Every integer is interesting. "[...] if there exists a non-empty set of uninteresting natural numbers, there would be a smallest uninteresting number – but the smallest uninteresting number is itself interesting because it is the smallest uninteresting number [...]" (https://en.wikipedia.org/wiki/Interesting_number_paradox)


A few days ago, I got to thinking about this. On a theoretical level every integer is interesting due to that, but on a practical level there's not much point calling a number "interesting" if the only property giving it that quality is being the first uninteresting number larger than n-1.

One way of checking what makes a number interesting is seeing what sequences it is in in the OEIS[1]. Interesting properties (squares, primes, palindromes, friendly numbers, etc) all have the first hundred or so numbers with those properties in a list. So I downloaded the dataset of all sequences from OEIS, and iterated through all integers to find the first one that is not in any sequence in the OEIS.

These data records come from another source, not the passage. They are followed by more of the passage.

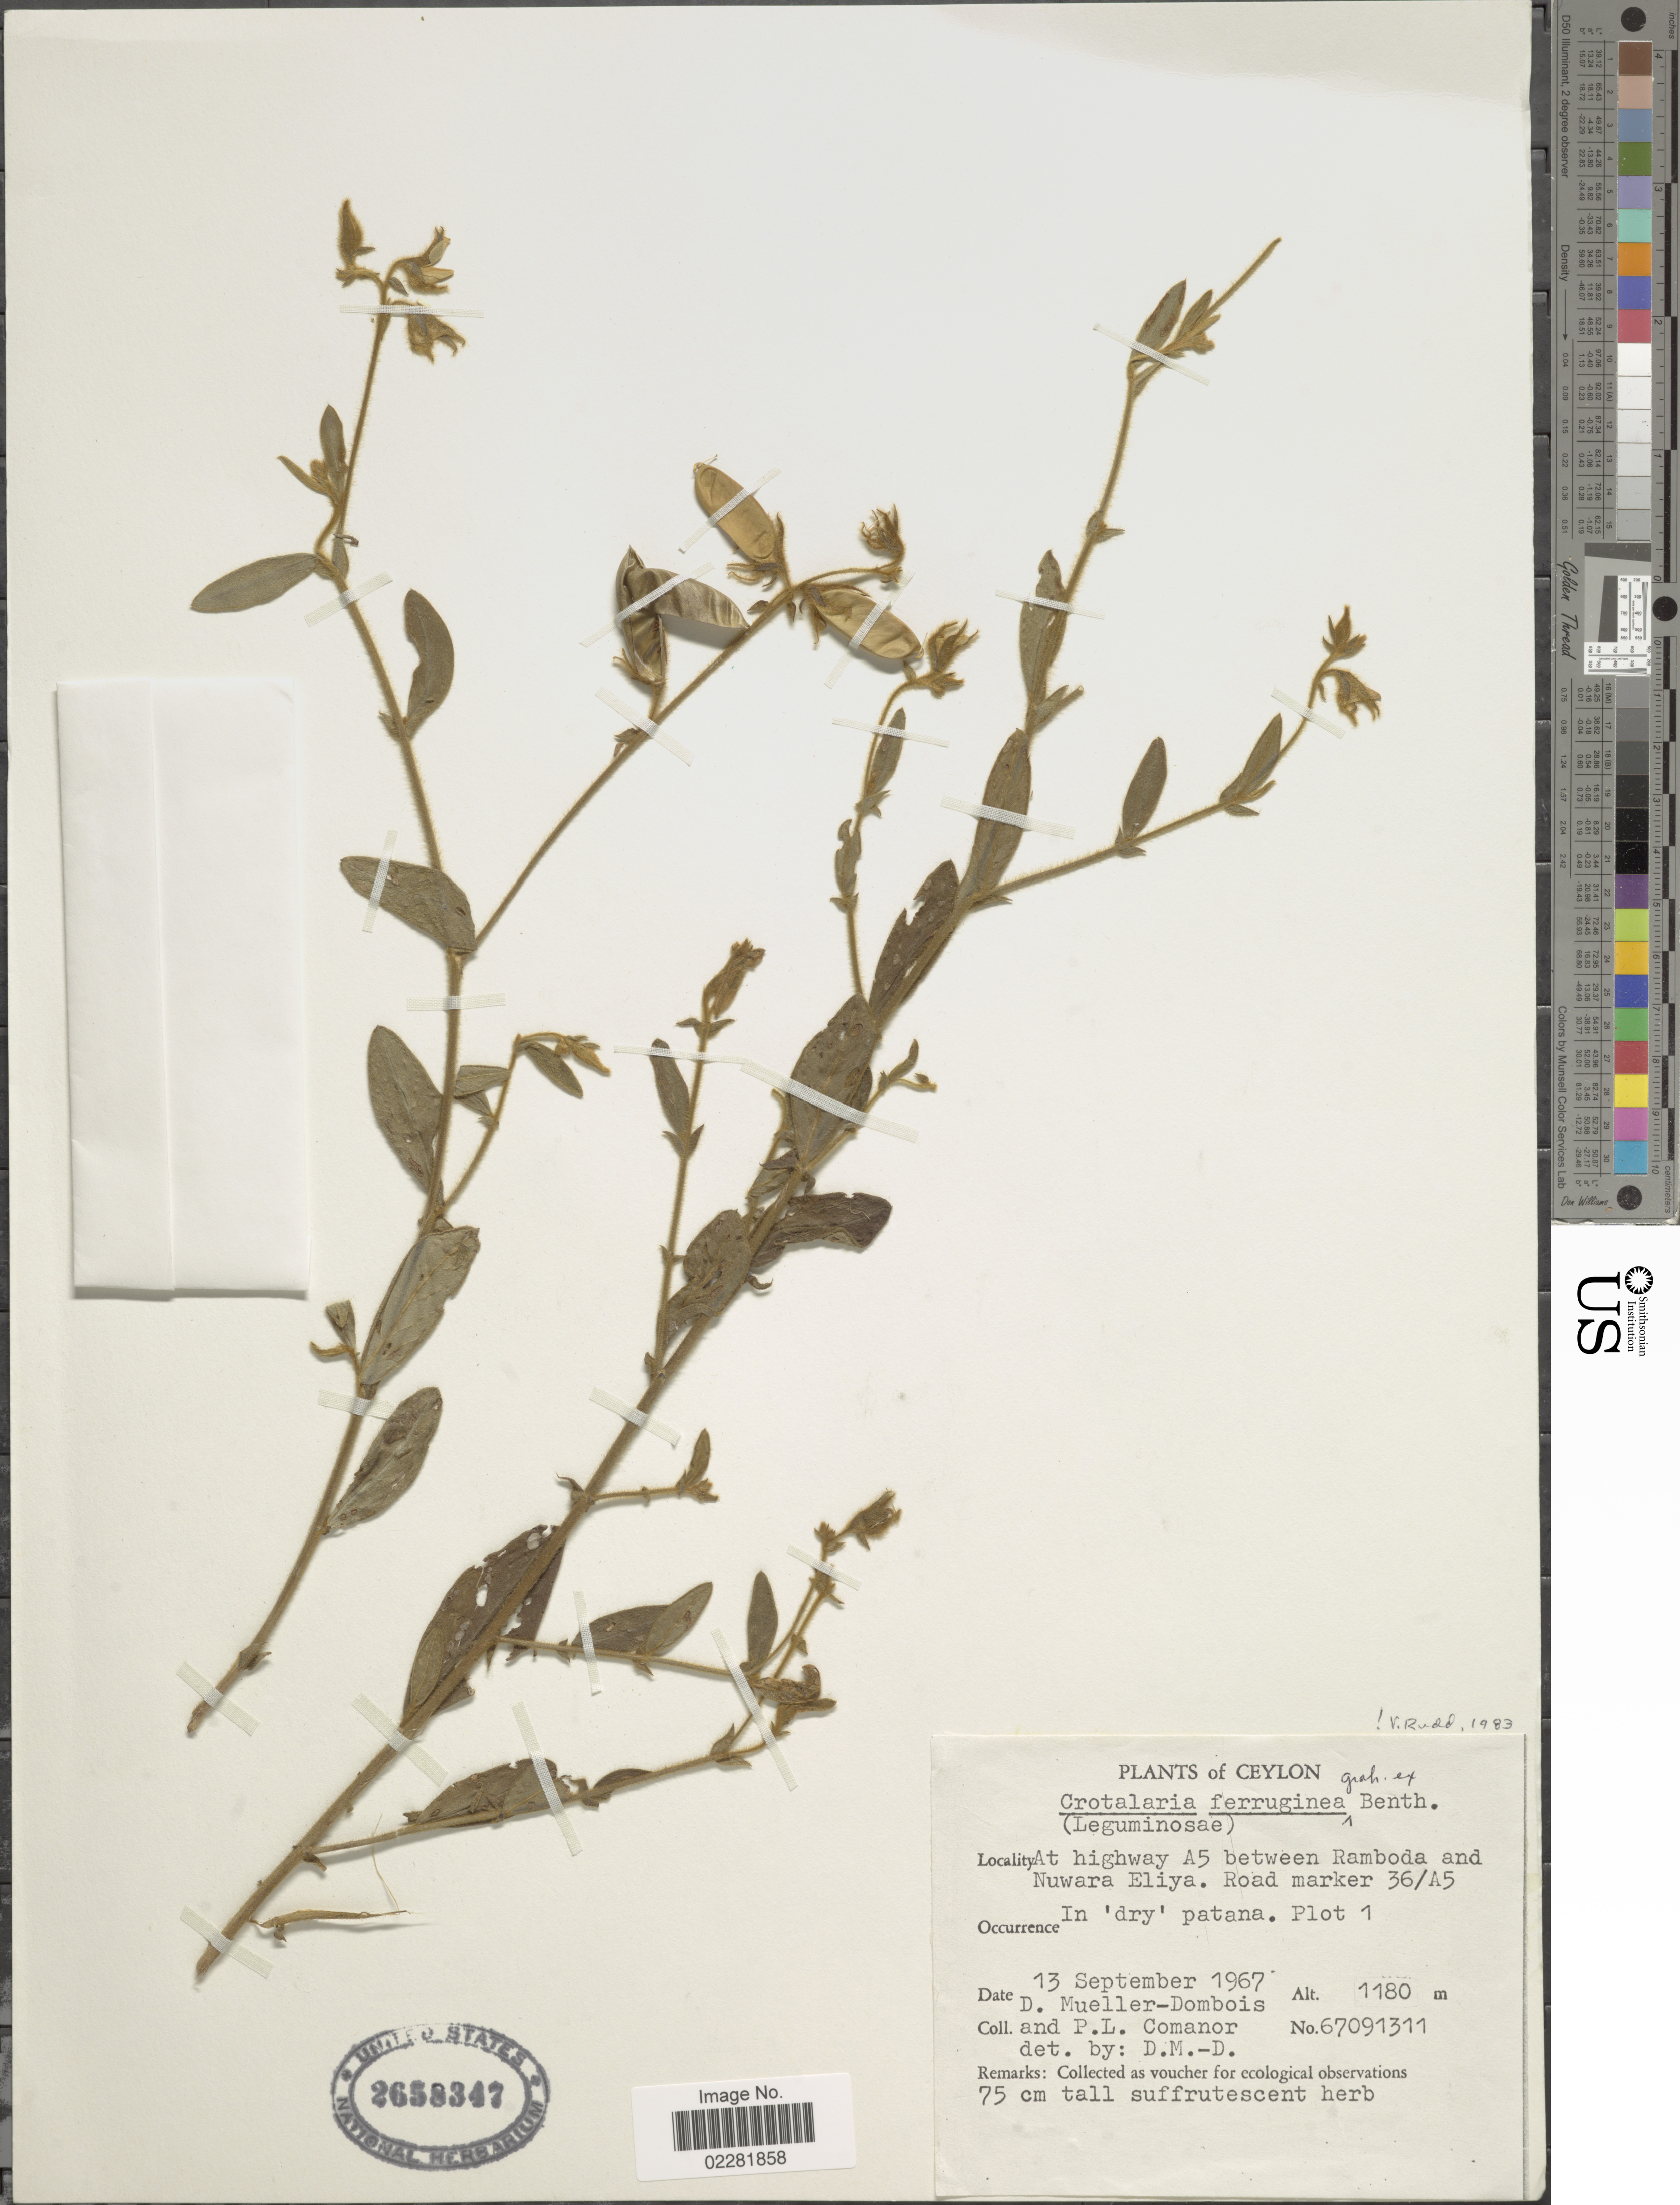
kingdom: Plantae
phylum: Tracheophyta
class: Magnoliopsida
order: Fabales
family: Fabaceae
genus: Crotalaria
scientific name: Crotalaria ferruginea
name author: Graham ex Benth.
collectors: D. Mueller-Dombois & P. Comanor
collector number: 67091311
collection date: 1967-09-13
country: Sri Lanka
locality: Ceylon, at highway A5 between Ramboda and Nuwara Eliya, road marker 36/A5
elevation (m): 1180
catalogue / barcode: US 2658347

So, I present the smallest uninteresting number: 20,067. Every number before it is in at least one of the sequences - for example, 20,066 is 'a partial sum for a coordination sequence for the "pcu-i" 3D uniform tiling'. It is the first number that has no interesting properties other than trivial ones (like being a multiple of 3). It is the first uninteresting number, but one could say that makes it meta-interesting rather than being interesting in and of itself.

[1] https://oeis.org/

Edit: and after doing all that work I saw that someone else has already done so and put it in the wikipedia article. Oh well, at least I learned about set processing in Python.